10 Further, or in the alternative, say, in answer to the whole of the amended points of claim, the restriction in paragraph 1 of the covenant that 'such building shall not be more than two storeys in height' is ambiguous and therefore unenforceable."
9 It was these paragraphs, the introduction of which was submitted to be prohibited by the effects of the consent orders. The argument on both sides turned initially on the doctrines of res judicata, issue estoppel and Anshun estoppel. Unexceptionable propositions were put to me concerning the importance of the finality of litigation. This was most recently referred to in the High Court in D'Orta-Ekenaike v Victoria Legal Aid (2005) 79 ALJR 755 at [34] as the "central and pervading tenet of the judicial system ... that controversies, once resolved, are not to be reopened except in a few, narrowly defined, circumstances". Such classic cases were cited as Blair v Curran (1939) 62 CLR 464 and Port of Melbourne Authority v Anshun Pty Ltd (1981) 147 CLR 598. See also Henderson v Henderson (1843) 3 Hare 100; 67 ER 313. There was debate as to the circumstances in which consent orders would or would not create a res judicata: see Spencer Bower, Turner and Handley, The Doctrine of Res Judicata (3rd ed, 1996) at [38].
10 However, in the end, in my view, the decision does not turn on those principles as such. In their original submissions neither side mentioned Part 40 r 8 of the Supreme Court Rules 1970 ("the SCR"). That rule provides, so far as material, as follows:-
"(1) Where … under these rules … the Court makes an order for the dismissal of proceedings or for the dismissal of proceedings so far as concerns any cause of action or the whole or any part of any claim for relief, the order for the dismissal shall not, subject to any terms or conditions on which the order for dismissal is made, prevent the plaintiff or claimant from bringing fresh proceedings or claiming the same relief in fresh proceedings."
11 There is some history relating to the effect of orders of dismissal on the Equity side of the Court. Prior to the enactment of the SCR an order for the dismissal of the proceedings was the usual form of judgment for the defendant in defended Equity proceedings. The judgment of Needham J in Newmont Pty Ltd v Laverton Nickel NL (No 2) [1981] 1 NSWLR 221 appeared to indicate that a bare order for dismissal was no longer efficacious to dispose of proceedings; even in Equity proceedings, there should be an order in the Common Law form giving judgment for the defendant, or at least an order directing that the order for dismissal should be entered as a judgment.
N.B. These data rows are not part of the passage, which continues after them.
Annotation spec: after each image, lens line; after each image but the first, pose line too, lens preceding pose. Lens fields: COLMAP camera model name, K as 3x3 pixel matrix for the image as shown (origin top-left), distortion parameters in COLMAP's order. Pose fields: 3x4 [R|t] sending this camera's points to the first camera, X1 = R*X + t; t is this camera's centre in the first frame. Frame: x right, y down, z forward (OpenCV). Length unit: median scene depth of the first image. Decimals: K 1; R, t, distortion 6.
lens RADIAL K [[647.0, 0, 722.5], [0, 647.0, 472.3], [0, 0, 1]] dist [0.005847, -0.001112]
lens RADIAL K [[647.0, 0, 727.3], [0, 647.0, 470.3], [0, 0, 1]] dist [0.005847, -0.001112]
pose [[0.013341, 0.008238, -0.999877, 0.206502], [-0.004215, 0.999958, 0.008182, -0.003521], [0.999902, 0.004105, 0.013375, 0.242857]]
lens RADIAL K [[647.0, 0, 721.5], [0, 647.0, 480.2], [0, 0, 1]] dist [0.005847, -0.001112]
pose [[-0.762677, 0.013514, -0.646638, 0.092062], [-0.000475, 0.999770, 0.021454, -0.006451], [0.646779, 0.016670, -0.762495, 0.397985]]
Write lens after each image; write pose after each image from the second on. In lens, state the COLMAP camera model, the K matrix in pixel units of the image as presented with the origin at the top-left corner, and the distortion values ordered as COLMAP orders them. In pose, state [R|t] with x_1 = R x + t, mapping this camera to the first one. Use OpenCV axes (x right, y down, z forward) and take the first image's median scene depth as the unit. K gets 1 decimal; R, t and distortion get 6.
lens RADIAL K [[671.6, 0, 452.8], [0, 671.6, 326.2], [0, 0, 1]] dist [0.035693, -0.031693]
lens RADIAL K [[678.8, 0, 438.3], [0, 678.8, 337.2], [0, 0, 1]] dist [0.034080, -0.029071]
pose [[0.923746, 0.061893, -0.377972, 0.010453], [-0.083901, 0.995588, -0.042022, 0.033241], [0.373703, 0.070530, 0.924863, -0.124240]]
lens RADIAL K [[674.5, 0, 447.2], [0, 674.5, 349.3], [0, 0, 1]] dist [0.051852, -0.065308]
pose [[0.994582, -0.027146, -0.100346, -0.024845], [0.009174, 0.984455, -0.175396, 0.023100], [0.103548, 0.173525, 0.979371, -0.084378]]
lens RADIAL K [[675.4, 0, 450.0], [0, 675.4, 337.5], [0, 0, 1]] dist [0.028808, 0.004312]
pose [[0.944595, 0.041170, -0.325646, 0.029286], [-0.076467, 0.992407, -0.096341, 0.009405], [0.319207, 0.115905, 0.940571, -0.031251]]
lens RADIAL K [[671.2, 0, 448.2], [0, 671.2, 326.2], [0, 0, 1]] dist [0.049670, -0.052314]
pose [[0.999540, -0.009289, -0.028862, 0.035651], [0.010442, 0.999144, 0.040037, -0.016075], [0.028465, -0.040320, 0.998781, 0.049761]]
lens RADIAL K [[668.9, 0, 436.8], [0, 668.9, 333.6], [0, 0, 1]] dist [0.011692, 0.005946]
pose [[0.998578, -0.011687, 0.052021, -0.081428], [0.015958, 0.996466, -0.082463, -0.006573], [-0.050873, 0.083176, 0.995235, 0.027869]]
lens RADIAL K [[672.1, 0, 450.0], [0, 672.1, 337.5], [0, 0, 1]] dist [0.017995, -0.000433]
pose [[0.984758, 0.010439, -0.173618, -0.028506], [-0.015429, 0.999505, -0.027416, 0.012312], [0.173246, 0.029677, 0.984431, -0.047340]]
At that time, however, s 91 of the Supreme Court Act 1970 ("the SCA") was in the mandatory form that the Court is, after trial, to "direct judgment to be entered as it thinks fit". In 1989 s 91 was amended, probably in response to the Newmont case, to provide that the Court is to "give such judgment or make such order as the nature of the case requires". This would seem to validate an order of dismissal as the final order in favour of the defendant after the trial of Equity proceedings. In any event, in the Newmont case, Needham J made it plain that, even before the 1989 amendment, an order for dismissal after a hearing on the merits resulted in a res judicata which prevented the matter being re-agitated, despite the provisions of Part 40 r 8.
12 Subject to this exception relating to a hearing on the merits, the effect of Part 40 r 8, at least where the order for dismissal is made under the rules, is that proceedings may be brought or the same relief claimed again after the order for dismissal. This in my view is not a breach of the principle of finality. The order for dismissal itself stands as a final order. It is just that the SCR themselves provide that the effect of the order of dismissal is not to preclude the bringing of fresh proceedings.
13 In so far as it was submitted that the decision of the Full Court of the Federal Court in Makhoul v Barnes (1995) 60 FCR 572 is to the contrary effect, two observations must be made. The first is that the relevant rules in that case were the Bankruptcy Rules, since the relevant dismissal was not of ordinary proceedings, but of an application to set aside a bankruptcy notice. The second is that the provision of the Federal Court Rules ("the FCR") corresponding to Pt 40 r 8 of the SCR is quite different in terms. Order 35 r 6 of the FCR provides:
"(1) Where the Court makes an order for the dismissal of proceedings or for the dismissal of proceedings so far as concerns any cause of action or the whole or any part of any claim for relief, the Court may order that such dismissal shall be without prejudice to any right of the applicant or claimant to bring fresh proceedings or to claim the same relief in fresh proceedings."